Tenho saudades de Quinito. Não saudades apenas do Quinito do futebol, jogador, treinador, homem do verbo fácil e criativo, inimigo figadal da banalidade do discurso, poeta de um jogo que cada vez precisa mais de poetas, ele que nasceu em Setúbal, na freguesia do Bocage, e que também poderia ter como nome arcadiano Elmano Sadino. Tenho saudades do Quinito amigo, camarada, do Quinito das conversas ao almoço, das entrevistas que nunca seguiam os parâmetros, das histórias soberbas, das tiradas repentinas, dos programas de rádio – sim, sim, também fui a uns dos seus programas, “A Magia da Bola”, solidários, preocupados, que auxiliavam a Casa do Gaiato.
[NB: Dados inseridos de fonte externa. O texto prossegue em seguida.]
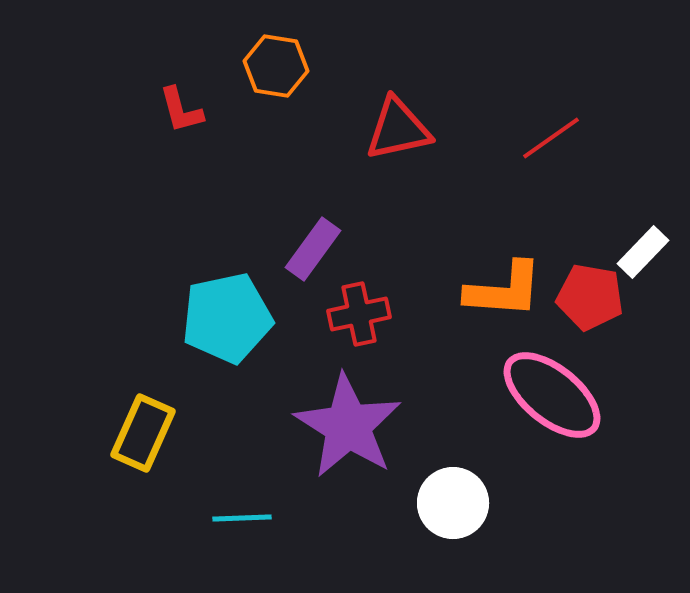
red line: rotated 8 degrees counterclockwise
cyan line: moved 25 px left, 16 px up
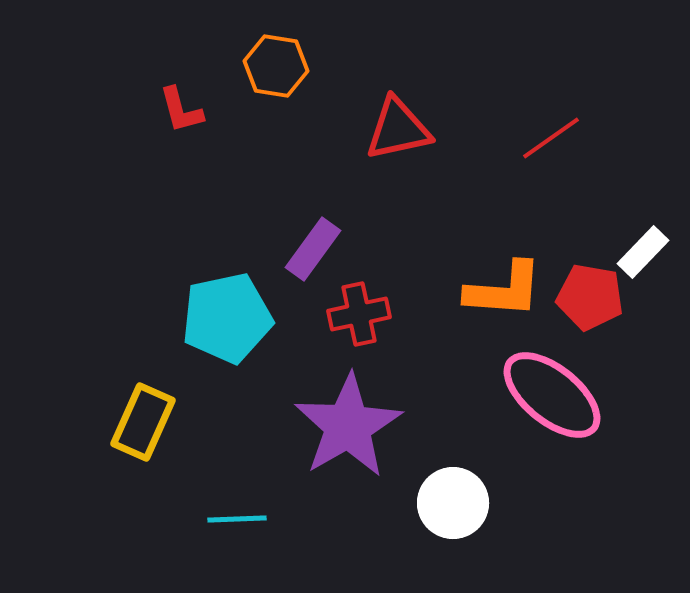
purple star: rotated 10 degrees clockwise
yellow rectangle: moved 11 px up
cyan line: moved 5 px left, 1 px down
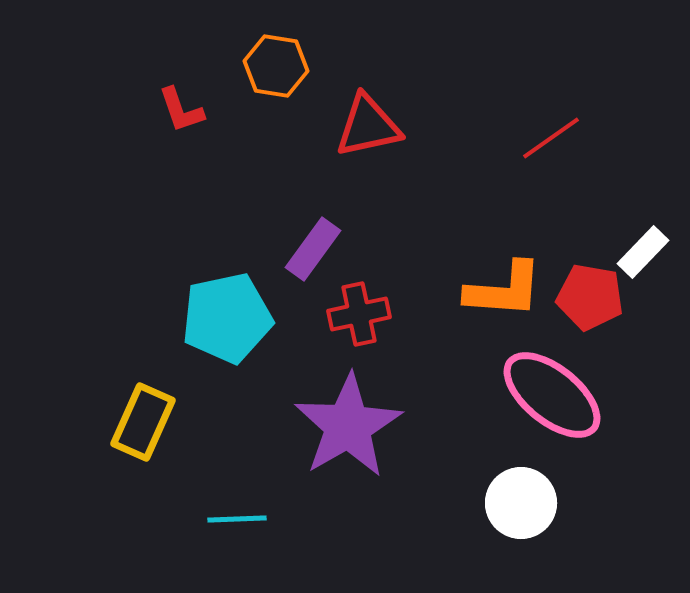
red L-shape: rotated 4 degrees counterclockwise
red triangle: moved 30 px left, 3 px up
white circle: moved 68 px right
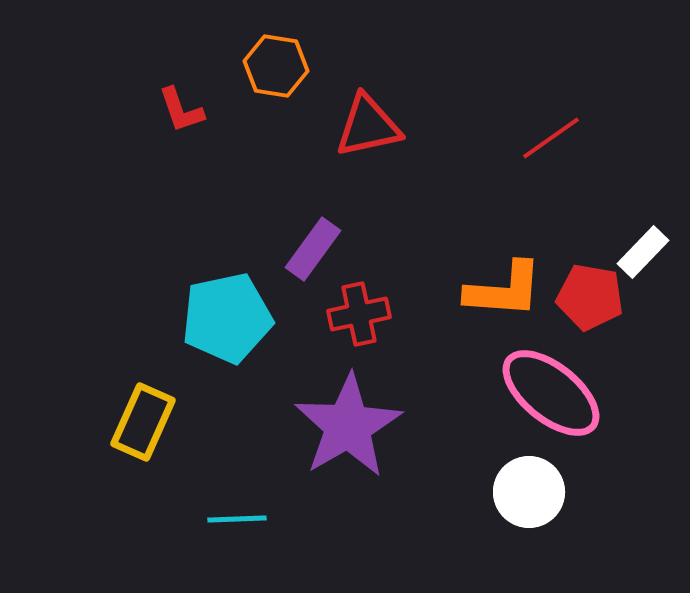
pink ellipse: moved 1 px left, 2 px up
white circle: moved 8 px right, 11 px up
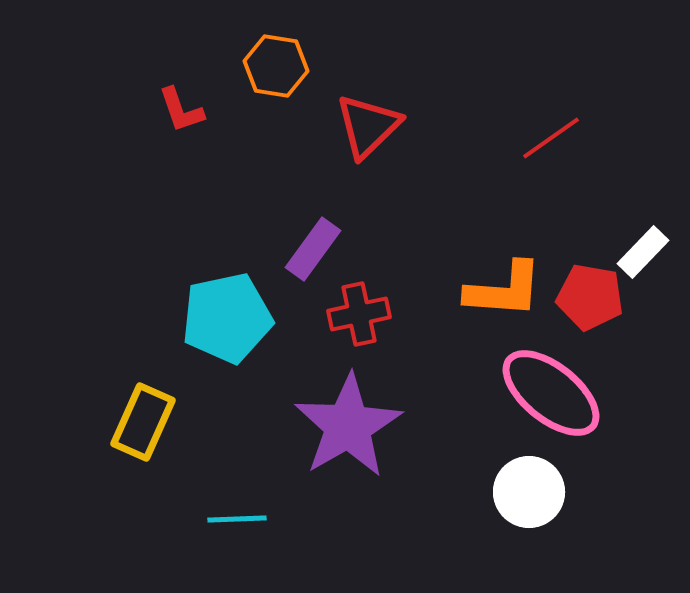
red triangle: rotated 32 degrees counterclockwise
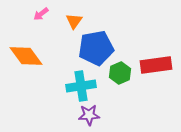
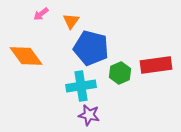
orange triangle: moved 3 px left
blue pentagon: moved 5 px left; rotated 24 degrees clockwise
purple star: rotated 15 degrees clockwise
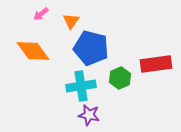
orange diamond: moved 7 px right, 5 px up
red rectangle: moved 1 px up
green hexagon: moved 5 px down
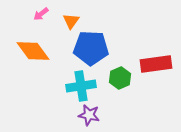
blue pentagon: rotated 12 degrees counterclockwise
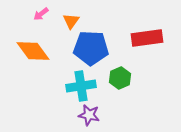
red rectangle: moved 9 px left, 26 px up
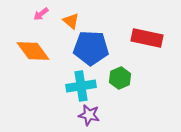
orange triangle: rotated 24 degrees counterclockwise
red rectangle: rotated 20 degrees clockwise
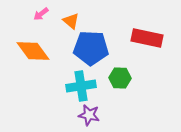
green hexagon: rotated 25 degrees clockwise
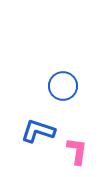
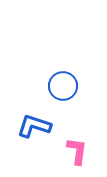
blue L-shape: moved 4 px left, 5 px up
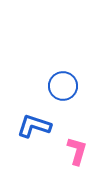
pink L-shape: rotated 8 degrees clockwise
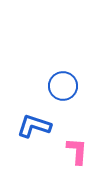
pink L-shape: rotated 12 degrees counterclockwise
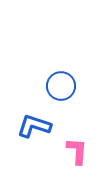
blue circle: moved 2 px left
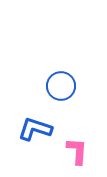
blue L-shape: moved 1 px right, 3 px down
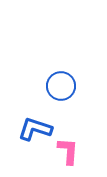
pink L-shape: moved 9 px left
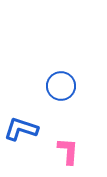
blue L-shape: moved 14 px left
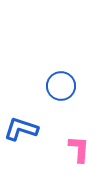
pink L-shape: moved 11 px right, 2 px up
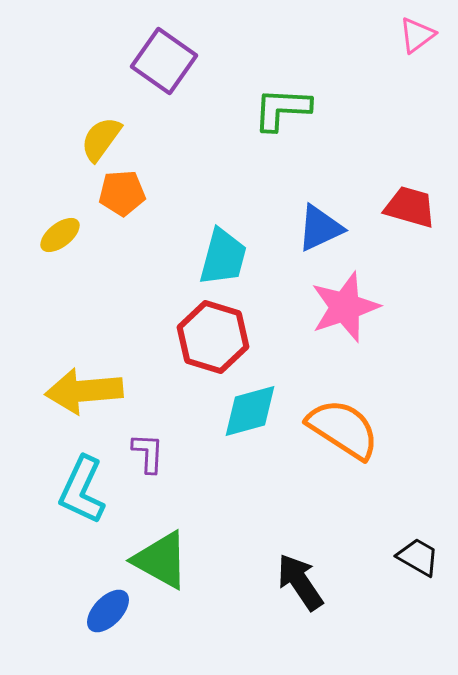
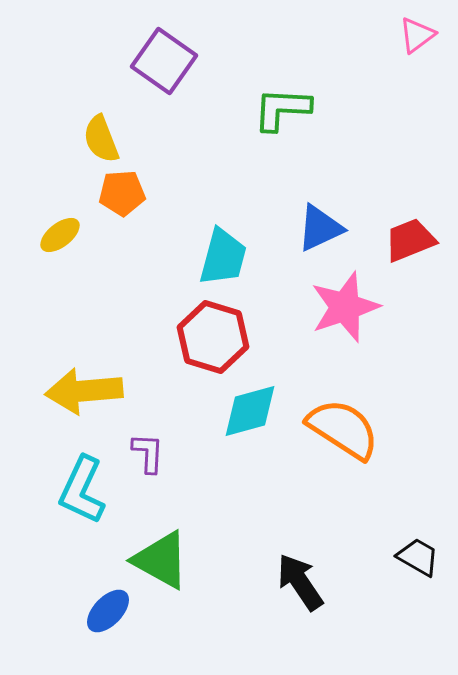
yellow semicircle: rotated 57 degrees counterclockwise
red trapezoid: moved 33 px down; rotated 38 degrees counterclockwise
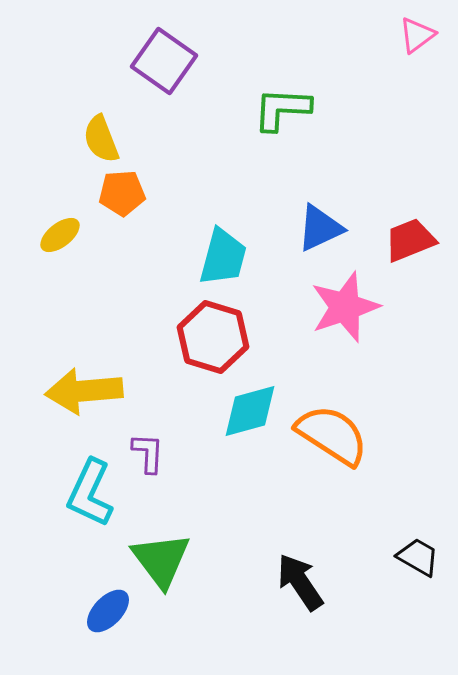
orange semicircle: moved 11 px left, 6 px down
cyan L-shape: moved 8 px right, 3 px down
green triangle: rotated 24 degrees clockwise
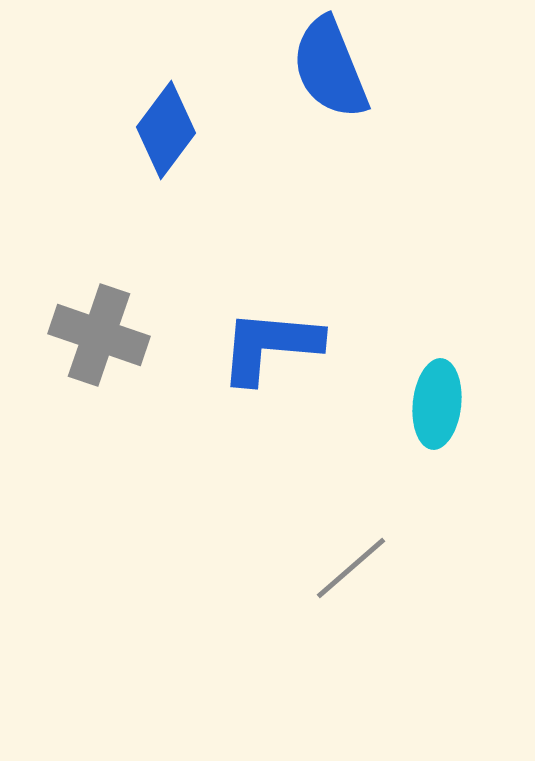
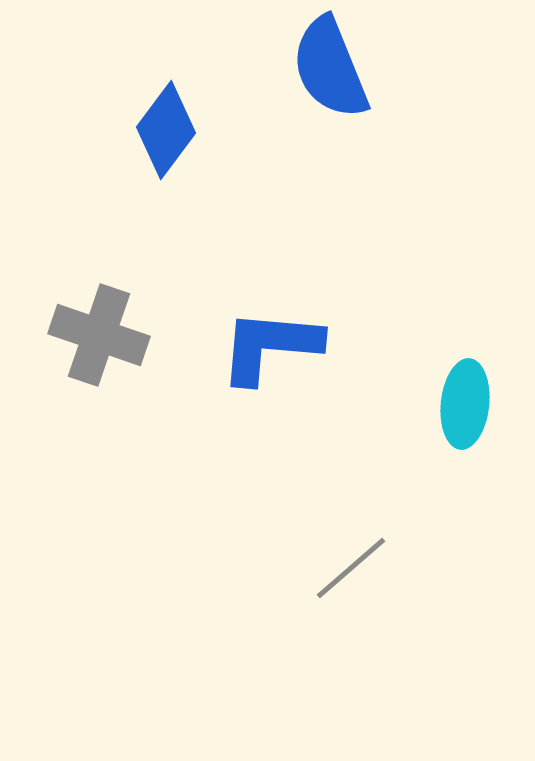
cyan ellipse: moved 28 px right
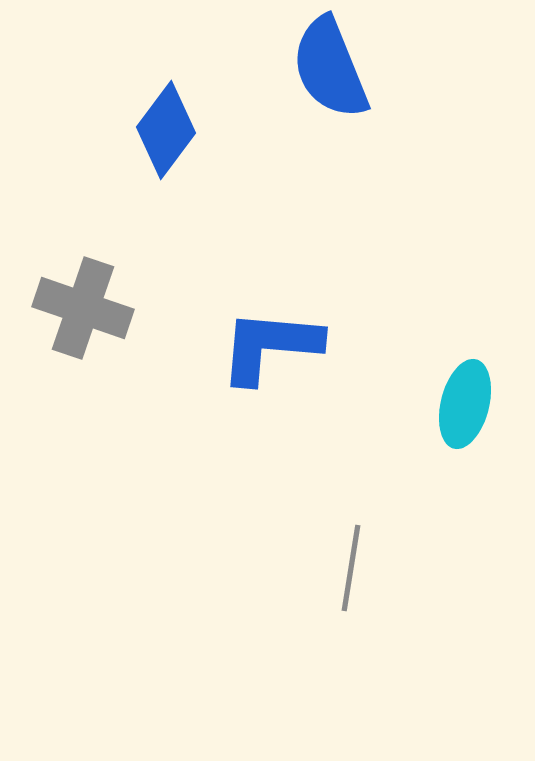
gray cross: moved 16 px left, 27 px up
cyan ellipse: rotated 8 degrees clockwise
gray line: rotated 40 degrees counterclockwise
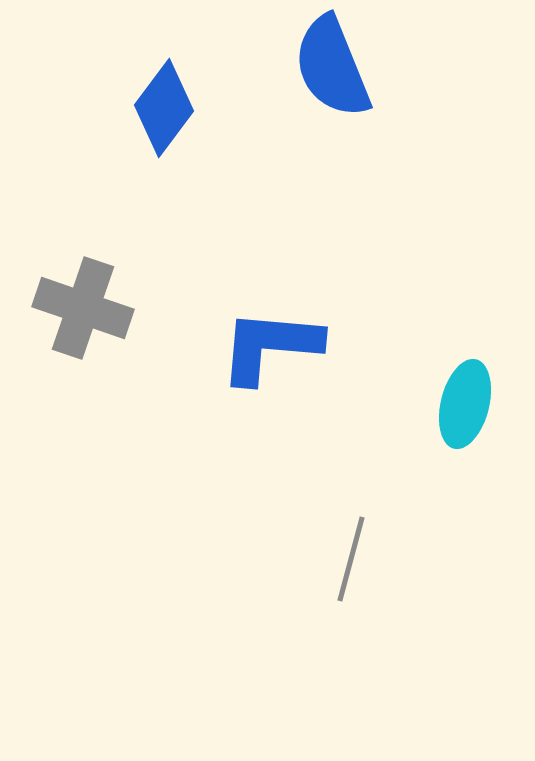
blue semicircle: moved 2 px right, 1 px up
blue diamond: moved 2 px left, 22 px up
gray line: moved 9 px up; rotated 6 degrees clockwise
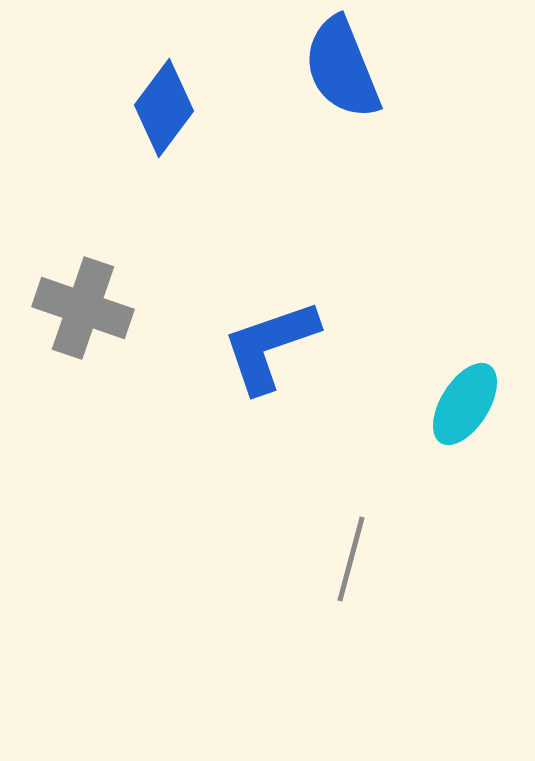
blue semicircle: moved 10 px right, 1 px down
blue L-shape: rotated 24 degrees counterclockwise
cyan ellipse: rotated 18 degrees clockwise
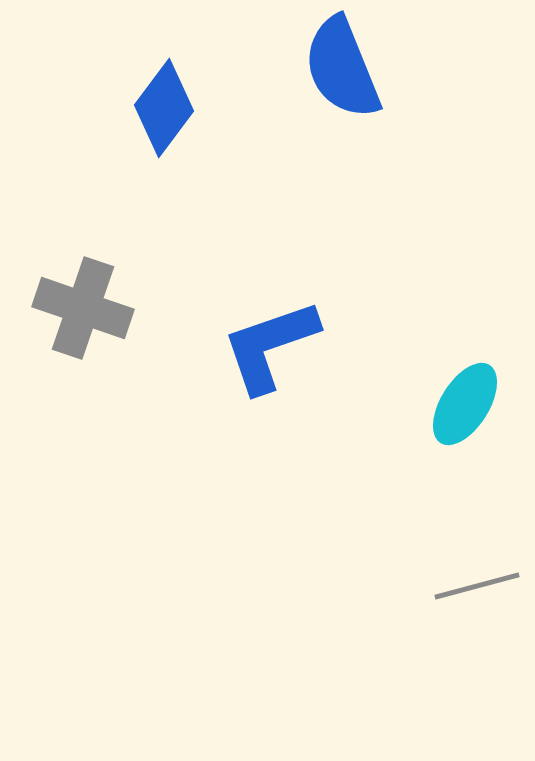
gray line: moved 126 px right, 27 px down; rotated 60 degrees clockwise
Quinito, o Poeta do Sado, foi um cometa que passou e se recusa a voltar, fechado lá na sua própria tristeza, que parece ter vencido definitivamente a sua contagiante alegria de outrora. Faz-me falta. Faz-nos falta.
Ele foi o primeiro treinador português a trabalhar aqui, no Koweit, trazido pelo Manuel Barbosa (outro injustamente caído no olvido) para o Yarmouk, em 1985, vindo do Braga. Yarmouk é uma cidadezinha que fica na ilha de Failaka, fundada pelos gregos, e o seu clube esteve sempre longe dos grandes títulos, embora tenha fama de haver produzido alguns dos melhores jogadores do Koweit nos anos 80.
Quinito esteve no Yarmouk durante duas épocas e pode dizer-se que apanhou a parte final da idade de ouro do futebol do país. Presença no Torneio de Futebol dos Jogos Olímpicos de 1980, em Moscovo; vencedor da Taça da Ásia no mesmo ano; terceiro qualificado na Taça da Ásia, em 1984; e, sobretudo, qualificado para a fase final do Campeonato do Mundo de 1982, em Espanha, a única até ao momento. Comecei pelo meu bom amigo Quinito e era aqui que eu queria chegar.
Ridículo!
Infelizmente para o Koweit, a sua presença única num Mundial ficou mais marcada por um episódio ridículo do que pela valia de jogadores como Al Houti, Faisal Al Dhakil ou Abdullah Buloushi, que cometeram a proeza de empatar 1-1 com a Checoslováquia no jogo de estreia, em Valhadolid, golo de Dhakil em resposta a um penálti de Panenka que Panenka não marcou à Panenka. O selecionador do Koweit era o brasileiro José Alberto Parreira, mais tarde campeão do Mundo com o Brasil, e se a derrota derradeira perante a Inglaterra (0-1, em Bilbau) foi quase uma vitória, os acontecimentos do dia 21 de junho, no Estádio José Zorrilla, marcaram para sempre a história dos campeonatos do Mundo.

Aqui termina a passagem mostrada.